Me: What’s a half?
Students: When you take something and cut it in half.
Me: So what’s a half then?
Students: When you take a piece of anything and cut it into 2 pieces.
Anticipating this response I quickly grabbed the scissors and cut a piece of paper into 2 obviously unequal parts.
Students: That’s not a half because they’re not equal.
We formalized our definition of a half and this is what the students came up with: “A half is when a shape or noun is cut, shaded, partitioned into 2 EQUAL parts.”
They told me I had to underline equal and I gladly obliged. This is why I love what I do.
- Student 1 defined half using the term shape
- Student 2 said pizzas needed to be included in our definition
- Student 3 said a cake can be cut in half as well
- Last student said “well your bedroom should be included because my sister doesn’t keep her half clean and we get in trouble.”
And that is how “noun” got added into our 2nd grade definition.
Me: So we all have an understanding of what half means, right? Ok, take a look at the rectangles. Circle the ones that are shaded in half.
MCC2.G.3 states that students must partition rectangles into two equal shares which was the concept I was hoping to drive home. The only difference was I did the partitioning and they identified which were halves. At first there were the obvious rectangles that every student identified but 2 students began to identify more halves outside the usual suspects.
Shading Halves (Student Sheet)
Student 1: This one is a half Mr. Fletch (pointing to column 2, 2nd one down)
Me: No way! How do you know?
The student begins to explain his thinking but the other students are lost.
Me: Can you explain it a different way?
Student 1: Can I borrow your scissors?
The student cuts out the rectangle and divides it into black and white sections. He placed the black pieces on the white piece and explained that they completely cover each other so they had to be equal.
Out came the scissors and the class went to town.Towards the end of the class the majority of students could prove that 9 of the 10 rectangles where shaded in half. And then it happened…the same little guy from the beginning of the lesson gave me an ESPN Highlight of the Year moment.

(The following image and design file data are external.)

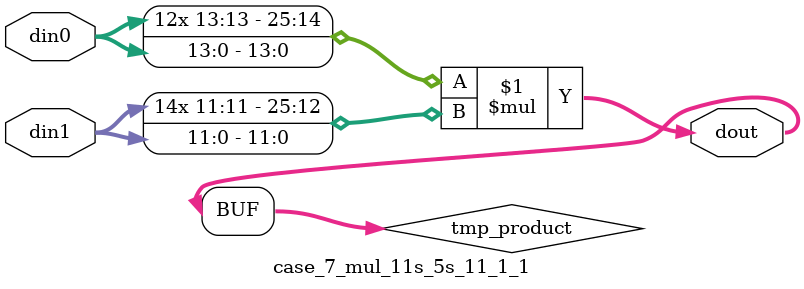
<source format=v>

`timescale 1 ns / 1 ps

 (* use_dsp = "no" *)  module case_7_mul_11s_5s_11_1_1(din0, din1, dout);
parameter ID = 1;
parameter NUM_STAGE = 0;
parameter din0_WIDTH = 14;
parameter din1_WIDTH = 12;
parameter dout_WIDTH = 26;

input [din0_WIDTH - 1 : 0] din0; 
input [din1_WIDTH - 1 : 0] din1; 
output [dout_WIDTH - 1 : 0] dout;

wire signed [dout_WIDTH - 1 : 0] tmp_product;



























assign tmp_product = $signed(din0) * $signed(din1);








assign dout = tmp_product;





















endmodule

</source>
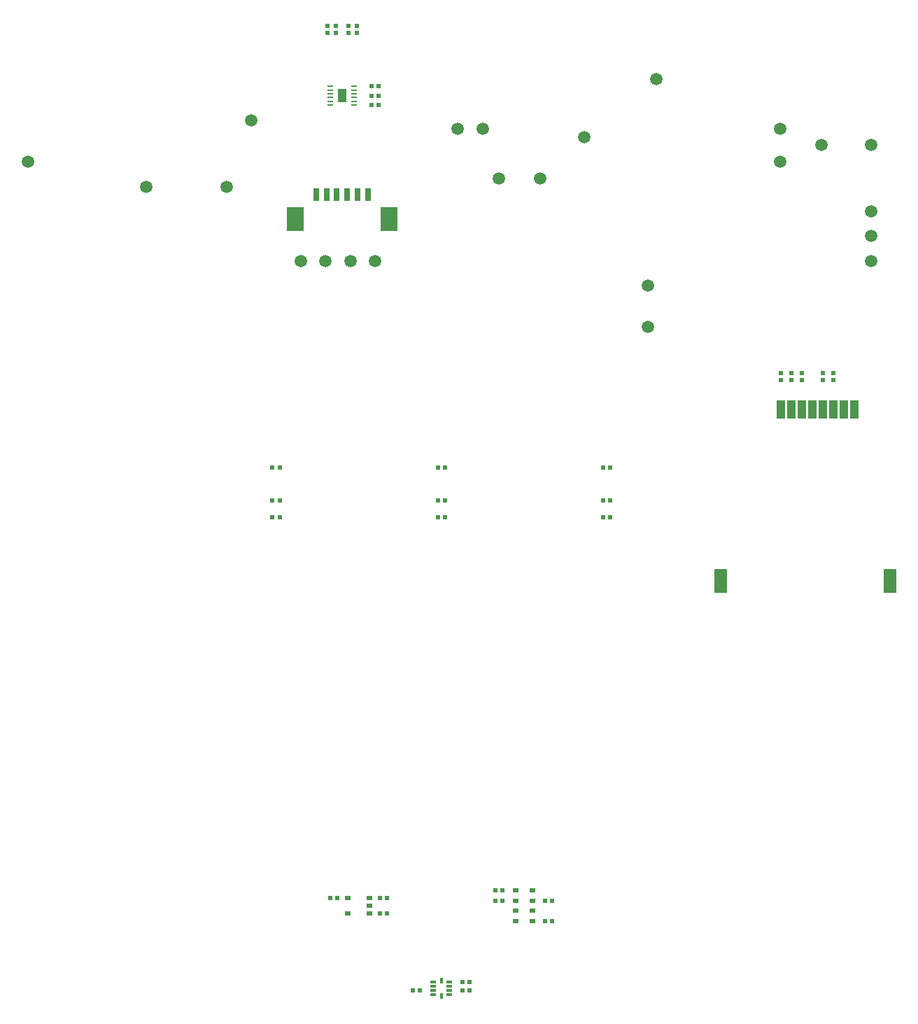
<source format=gbr>
%TF.GenerationSoftware,Altium Limited,Altium Designer,23.3.1 (30)*%
G04 Layer_Color=128*
%FSLAX45Y45*%
%MOMM*%
%TF.SameCoordinates,E4F86091-2262-4A10-A0E3-B6E4D0D901A0*%
%TF.FilePolarity,Positive*%
%TF.FileFunction,Paste,Bot*%
%TF.Part,Single*%
G01*
G75*
%TA.AperFunction,SMDPad,CuDef*%
%ADD11R,0.52000X0.47000*%
%ADD12R,0.47000X0.52000*%
%ADD17R,0.80000X0.50000*%
%ADD22R,0.80000X0.60000*%
%ADD30R,0.75000X1.50000*%
%ADD31R,2.00000X3.00000*%
%ADD73R,0.70000X0.25000*%
%TA.AperFunction,TestPad*%
%ADD75C,1.50000*%
%TA.AperFunction,SMDPad,CuDef*%
%ADD76R,1.00000X2.30000*%
%ADD77R,1.50000X2.95000*%
%ADD78R,0.80000X0.30000*%
%ADD79R,0.30000X0.80000*%
G36*
X-1251000Y10721000D02*
X-1149000D01*
Y10879000D01*
X-1251000D01*
Y10721000D01*
D02*
G37*
D11*
X-1375000Y11557000D02*
D03*
Y11643000D02*
D03*
X-1275000Y11557000D02*
D03*
Y11643000D02*
D03*
X-1125000Y11557000D02*
D03*
Y11643000D02*
D03*
X-1025000Y11557000D02*
D03*
Y11643000D02*
D03*
X4111000Y7357000D02*
D03*
Y7443000D02*
D03*
X4238000Y7357000D02*
D03*
Y7443000D02*
D03*
X4365000Y7357000D02*
D03*
Y7443000D02*
D03*
X4619000Y7357000D02*
D03*
Y7443000D02*
D03*
X4746000Y7357000D02*
D03*
Y7443000D02*
D03*
D12*
X-757000Y10687500D02*
D03*
X-843000D02*
D03*
X-757000Y10800000D02*
D03*
X-843000D02*
D03*
Y10912500D02*
D03*
X-757000D02*
D03*
X-257000Y-25000D02*
D03*
X-343000D02*
D03*
X343000D02*
D03*
X257000D02*
D03*
X343000Y75000D02*
D03*
X257000D02*
D03*
X1957000Y6300000D02*
D03*
X2043000D02*
D03*
Y5900000D02*
D03*
X1957000D02*
D03*
Y5700000D02*
D03*
X2043000D02*
D03*
X-43000Y6300000D02*
D03*
X43000D02*
D03*
Y5900000D02*
D03*
X-43000D02*
D03*
Y5700000D02*
D03*
X43000D02*
D03*
X-2043000Y6300000D02*
D03*
X-1957000D02*
D03*
Y5900000D02*
D03*
X-2043000D02*
D03*
Y5700000D02*
D03*
X-1957000D02*
D03*
X-1257000Y1095000D02*
D03*
X-1343000D02*
D03*
X-657000Y905000D02*
D03*
X-743000D02*
D03*
X-657000Y1095000D02*
D03*
X-743000D02*
D03*
X657000Y1187500D02*
D03*
X743000D02*
D03*
X657000Y1062500D02*
D03*
X743000D02*
D03*
X1257000Y812500D02*
D03*
X1343000D02*
D03*
X1257000Y1062500D02*
D03*
X1343000D02*
D03*
D17*
X900000Y812500D02*
D03*
Y937500D02*
D03*
Y1062500D02*
D03*
Y1187500D02*
D03*
X1100000Y812500D02*
D03*
Y937500D02*
D03*
Y1062500D02*
D03*
Y1187500D02*
D03*
D22*
X-870000Y1095000D02*
D03*
Y1000000D02*
D03*
Y905000D02*
D03*
X-1130000D02*
D03*
Y1095000D02*
D03*
D30*
X-1013960Y9600001D02*
D03*
X-888960D02*
D03*
X-1138960D02*
D03*
X-1388960D02*
D03*
X-1263960D02*
D03*
X-1513960D02*
D03*
D31*
X-633960Y9310001D02*
D03*
X-1768960D02*
D03*
D73*
X-1056500Y10912500D02*
D03*
Y10867500D02*
D03*
Y10822500D02*
D03*
Y10777500D02*
D03*
Y10732500D02*
D03*
Y10687500D02*
D03*
X-1343500D02*
D03*
Y10732500D02*
D03*
Y10777500D02*
D03*
Y10822500D02*
D03*
Y10867500D02*
D03*
Y10912500D02*
D03*
D75*
X-1700000Y8800000D02*
D03*
X-1400000D02*
D03*
X-800000D02*
D03*
X-1100000D02*
D03*
X1729820Y10300000D02*
D03*
X2600000Y11000000D02*
D03*
X5200000Y9400000D02*
D03*
X4600000Y10200000D02*
D03*
X5200000Y9100000D02*
D03*
Y8800000D02*
D03*
X4100000Y10400000D02*
D03*
Y10000000D02*
D03*
X5200000Y10200000D02*
D03*
X200000Y10400000D02*
D03*
X500000D02*
D03*
X2500000Y8500000D02*
D03*
Y8000000D02*
D03*
X700000Y9800000D02*
D03*
X1200000D02*
D03*
X-2600000Y9700000D02*
D03*
X-2300000Y10500000D02*
D03*
X-3568000Y9700000D02*
D03*
X-5000000Y10000000D02*
D03*
D76*
X4111000Y7000000D02*
D03*
X4238000D02*
D03*
X4365000D02*
D03*
X4492000D02*
D03*
X4619000D02*
D03*
X4746000D02*
D03*
X4873000D02*
D03*
X5000000D02*
D03*
D77*
X5430000Y4930000D02*
D03*
X3382000D02*
D03*
D78*
X95000Y75000D02*
D03*
Y25000D02*
D03*
Y-25000D02*
D03*
Y-75000D02*
D03*
X-95000Y75000D02*
D03*
Y25000D02*
D03*
Y-25000D02*
D03*
Y-75000D02*
D03*
D79*
X0Y95000D02*
D03*
Y-95000D02*
D03*
%TF.MD5,9fd67d029d8af0d0bd1fff175075587f*%
M02*

</source>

Student: I know a rule for how to make a half for any rectangle.
Me: Really?! What do you mean? (I was sincerely interested but thought he was going to show us how folding works to prove a half)
Student: if you find the middle of each side (pointing to a rectangle) and connect them you make a perfect diamond (I addressed it as a rhombus after). If you color the diamond in black and leave everything else white you will have a half of the shape shaded.
Me: Prove it! (I handed him 3 different size rectangles)
He was right but we obviously need some intervention with measuring a midpoint…and I’ll take that! So maybe it’s not quite proofs but it definitely has the underpinnings of proving a geometric conjecture and generalizing it.
I’ve been meaning to comment ever since you posted this! I really love the flow of this lesson and how you let the students defend their thinking rather than telling them they’re right or wrong. What are (were) the next steps for this group?
It’s funny you asked because the teacher had the same question…and so did I! It really felt like we captured lightning in a bottle. It worked better than expected and I now I find myself try to make more tasks where students natural have to defend their thinking. I’ll definitely be doing this one again next year, so if you have any suggestions please share!